Em uma era pré-Tinder, antes até do clássico bate-papo do UOL existir, a vida de uma mulher lésbica que queria encontrar alguém para amar não era exatamente fácil. Nesse sentido, a imprensa voltada ao público acabava servindo como plataforma para encontrar um mozão - e dá pra perceber que o interesse por astrologia já estava em alta nesses anúncios publicados pela revista "Femme", desde sua primeira edição, em setembro de 1993, já depois dos tempos da redemocratização. Era comum que lésbicas tivessem uma caixa postal para que suas correspondências pudessem ser mantidas longe dos olhos de familiares.

Anúncios publicados pela revista Femme, no acervo do Arquivo Lésbico Brasileiro  - Arquivo pessoal - Arquivo pessoal
Anúncios publicados pela revista Femme, no acervo do Arquivo Lésbico Brasileiro
Imagem: Arquivo pessoal

Uma situação recorrente, conta a pesquisadora Paula Silveira Barbosa, é que a militância, politizada e preocupada em discutir conquistas, direitos e tensões políticas das mulheres homossexuais, se ressentia das lésbicas que muitas vezes apareciam em encontros promovidos pelas publicações e, tão logo arranjassem uma namorada, deixavam para lá a discussão das pautas identitárias e nunca mais apareciam.
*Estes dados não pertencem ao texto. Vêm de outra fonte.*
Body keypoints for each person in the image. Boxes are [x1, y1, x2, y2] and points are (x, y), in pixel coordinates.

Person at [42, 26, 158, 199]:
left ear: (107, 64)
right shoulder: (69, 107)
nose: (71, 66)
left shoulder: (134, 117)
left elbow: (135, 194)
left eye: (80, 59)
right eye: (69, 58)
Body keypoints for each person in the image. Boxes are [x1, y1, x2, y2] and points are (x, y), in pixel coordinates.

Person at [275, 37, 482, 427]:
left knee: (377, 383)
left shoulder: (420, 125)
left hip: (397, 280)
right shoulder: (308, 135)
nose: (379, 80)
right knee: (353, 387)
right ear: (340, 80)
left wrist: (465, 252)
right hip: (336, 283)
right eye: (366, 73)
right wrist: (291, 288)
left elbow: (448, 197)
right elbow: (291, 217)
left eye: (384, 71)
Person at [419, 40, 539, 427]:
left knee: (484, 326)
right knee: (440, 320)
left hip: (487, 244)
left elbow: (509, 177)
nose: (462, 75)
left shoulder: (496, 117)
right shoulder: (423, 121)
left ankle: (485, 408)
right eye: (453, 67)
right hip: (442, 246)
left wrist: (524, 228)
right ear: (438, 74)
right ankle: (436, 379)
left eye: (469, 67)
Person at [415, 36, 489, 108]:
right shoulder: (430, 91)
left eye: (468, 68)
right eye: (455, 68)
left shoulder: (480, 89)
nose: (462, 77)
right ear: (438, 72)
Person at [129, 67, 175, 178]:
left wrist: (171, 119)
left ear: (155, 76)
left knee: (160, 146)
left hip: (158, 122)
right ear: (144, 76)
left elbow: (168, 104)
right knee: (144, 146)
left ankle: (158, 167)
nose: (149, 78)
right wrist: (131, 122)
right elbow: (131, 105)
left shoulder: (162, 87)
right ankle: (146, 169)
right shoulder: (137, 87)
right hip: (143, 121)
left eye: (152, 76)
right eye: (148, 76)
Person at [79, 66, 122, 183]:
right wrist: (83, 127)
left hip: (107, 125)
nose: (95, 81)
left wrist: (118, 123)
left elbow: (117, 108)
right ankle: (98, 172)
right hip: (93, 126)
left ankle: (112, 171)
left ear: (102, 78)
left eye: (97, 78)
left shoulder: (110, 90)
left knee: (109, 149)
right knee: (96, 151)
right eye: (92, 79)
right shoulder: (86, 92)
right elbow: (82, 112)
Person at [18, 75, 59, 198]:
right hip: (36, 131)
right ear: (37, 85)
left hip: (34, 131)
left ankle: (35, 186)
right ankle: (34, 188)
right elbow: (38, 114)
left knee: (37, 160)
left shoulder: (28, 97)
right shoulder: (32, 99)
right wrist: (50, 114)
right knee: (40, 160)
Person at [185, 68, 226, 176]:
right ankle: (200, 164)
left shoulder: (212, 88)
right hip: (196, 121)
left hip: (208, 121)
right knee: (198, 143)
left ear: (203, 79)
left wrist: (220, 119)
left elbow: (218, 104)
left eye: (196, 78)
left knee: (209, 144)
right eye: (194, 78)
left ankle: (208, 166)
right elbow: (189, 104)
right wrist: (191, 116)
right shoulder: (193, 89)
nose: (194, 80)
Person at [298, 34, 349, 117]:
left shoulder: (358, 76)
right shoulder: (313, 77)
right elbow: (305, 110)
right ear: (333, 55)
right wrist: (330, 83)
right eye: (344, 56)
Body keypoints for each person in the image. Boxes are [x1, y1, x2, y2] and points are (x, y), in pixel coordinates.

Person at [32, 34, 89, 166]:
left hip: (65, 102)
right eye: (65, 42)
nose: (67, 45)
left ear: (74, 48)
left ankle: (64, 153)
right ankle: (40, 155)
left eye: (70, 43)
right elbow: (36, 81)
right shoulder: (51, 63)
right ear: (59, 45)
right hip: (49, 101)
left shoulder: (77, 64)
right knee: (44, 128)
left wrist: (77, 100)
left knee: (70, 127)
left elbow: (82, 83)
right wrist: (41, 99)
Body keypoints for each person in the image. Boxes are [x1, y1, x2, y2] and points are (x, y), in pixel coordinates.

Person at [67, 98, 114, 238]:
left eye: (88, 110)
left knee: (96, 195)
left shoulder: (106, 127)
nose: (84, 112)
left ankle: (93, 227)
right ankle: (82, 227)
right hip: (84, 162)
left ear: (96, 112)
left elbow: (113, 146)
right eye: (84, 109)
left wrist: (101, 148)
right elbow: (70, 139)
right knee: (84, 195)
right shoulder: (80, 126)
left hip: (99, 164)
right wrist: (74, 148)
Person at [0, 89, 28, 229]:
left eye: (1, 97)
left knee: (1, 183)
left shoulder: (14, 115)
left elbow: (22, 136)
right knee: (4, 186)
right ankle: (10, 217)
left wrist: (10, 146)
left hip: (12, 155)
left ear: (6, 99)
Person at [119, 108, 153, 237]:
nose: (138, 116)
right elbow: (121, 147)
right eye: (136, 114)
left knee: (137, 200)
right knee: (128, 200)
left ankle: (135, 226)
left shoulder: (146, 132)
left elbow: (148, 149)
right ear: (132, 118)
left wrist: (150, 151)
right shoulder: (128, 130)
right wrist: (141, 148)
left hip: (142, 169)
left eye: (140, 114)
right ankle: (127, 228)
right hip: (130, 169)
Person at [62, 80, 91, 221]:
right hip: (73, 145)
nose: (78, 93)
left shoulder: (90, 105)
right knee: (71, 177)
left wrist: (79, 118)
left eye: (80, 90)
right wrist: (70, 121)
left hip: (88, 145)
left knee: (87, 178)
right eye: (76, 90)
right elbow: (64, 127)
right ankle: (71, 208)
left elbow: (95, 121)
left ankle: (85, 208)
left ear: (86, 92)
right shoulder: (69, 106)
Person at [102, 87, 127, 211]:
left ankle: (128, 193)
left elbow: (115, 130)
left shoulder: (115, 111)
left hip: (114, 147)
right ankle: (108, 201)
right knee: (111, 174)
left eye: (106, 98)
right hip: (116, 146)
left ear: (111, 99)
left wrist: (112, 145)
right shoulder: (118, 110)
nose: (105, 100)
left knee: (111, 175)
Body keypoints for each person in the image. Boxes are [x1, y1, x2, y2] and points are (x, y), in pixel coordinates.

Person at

O resultado é que acabava faltando mão de obra para dar continuidade às publicações.

"A militância criticava muito essa prática, acreditando que os debates políticos pela classe deviam ser mais importantes, deixando os relacionamentos em segundo plano", diz. "Mas, pensando da perspectiva de muitas lésbicas que sofriam violência e preconceito em casa e no trabalho, achar uma companheira muitas vezes era uma forma de escapar dessa violência. Nesse sentido, a imprensa foi muito importante."

Atualmente, há publicações ativas como "Alternativa L", "Brejeiras" e "Lésbi". Para os próximos anos, o Arquivo Lésbico Brasileiro espera seguir registrando a memória dessa imprensa. "Toda revista, periódico, documentos, panfleto, livro, ata de reunião ou outros registros que sejam parte da memória do grupo nos interessa", dizem as pesquisadoras.
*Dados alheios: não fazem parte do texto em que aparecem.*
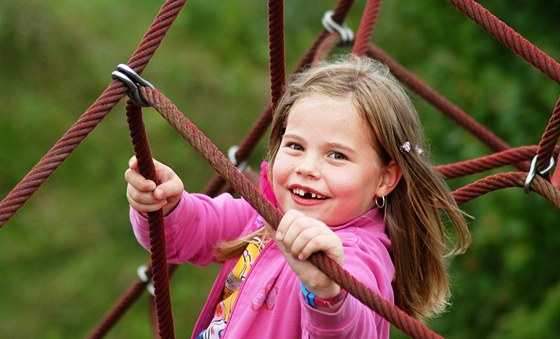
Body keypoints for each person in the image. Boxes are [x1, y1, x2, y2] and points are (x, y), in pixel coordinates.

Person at [125, 54, 471, 338]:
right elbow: (183, 235)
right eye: (295, 146)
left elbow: (354, 327)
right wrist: (165, 205)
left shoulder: (361, 257)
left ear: (385, 178)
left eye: (337, 155)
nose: (307, 167)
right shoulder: (264, 214)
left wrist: (328, 290)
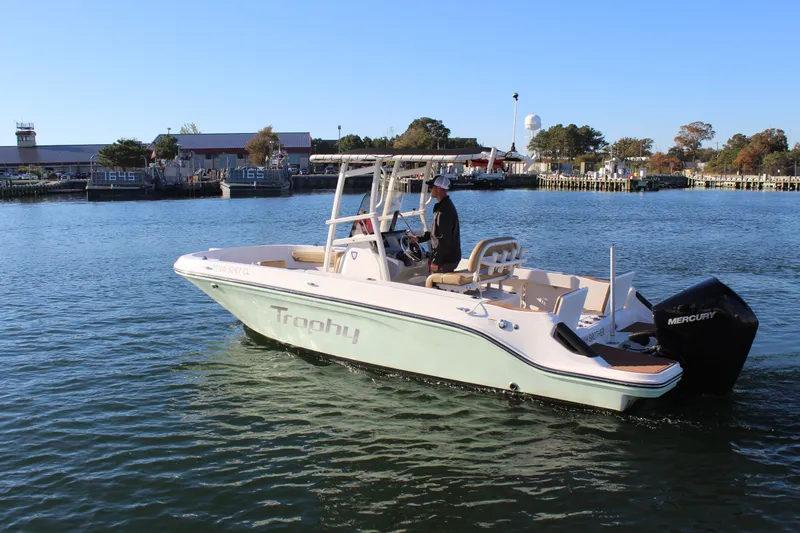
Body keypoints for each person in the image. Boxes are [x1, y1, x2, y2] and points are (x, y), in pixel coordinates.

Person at [417, 175, 461, 273]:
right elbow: (437, 234)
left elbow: (444, 240)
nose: (430, 190)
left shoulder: (443, 211)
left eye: (431, 187)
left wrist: (436, 261)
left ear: (438, 189)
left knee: (432, 281)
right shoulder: (444, 207)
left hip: (446, 260)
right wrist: (419, 239)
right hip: (450, 257)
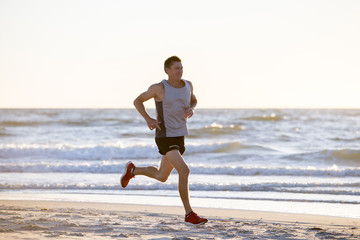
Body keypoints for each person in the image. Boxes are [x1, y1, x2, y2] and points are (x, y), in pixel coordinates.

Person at [120, 56, 208, 225]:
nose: (180, 71)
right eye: (176, 68)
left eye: (181, 68)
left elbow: (193, 99)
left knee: (162, 176)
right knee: (184, 171)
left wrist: (192, 108)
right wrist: (148, 119)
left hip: (180, 135)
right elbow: (137, 101)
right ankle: (189, 213)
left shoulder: (188, 85)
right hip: (164, 135)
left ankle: (132, 171)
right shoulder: (159, 88)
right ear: (167, 70)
Miriam Martinho, que alega ser proprietária e titular dos direitos autorais das publicações "ChanacomChana" e "Um outro olhar", decidiu não autorizar o uso das obras pelo Arquivo Lésbico Brasileiro. Ao TAB, a advogada de Miriam, Maria Luiza Egea, afirmou que a instituição não consultou Miriam previamente sobre a disponibilização pública dos materiais e que isso motivou a proibição.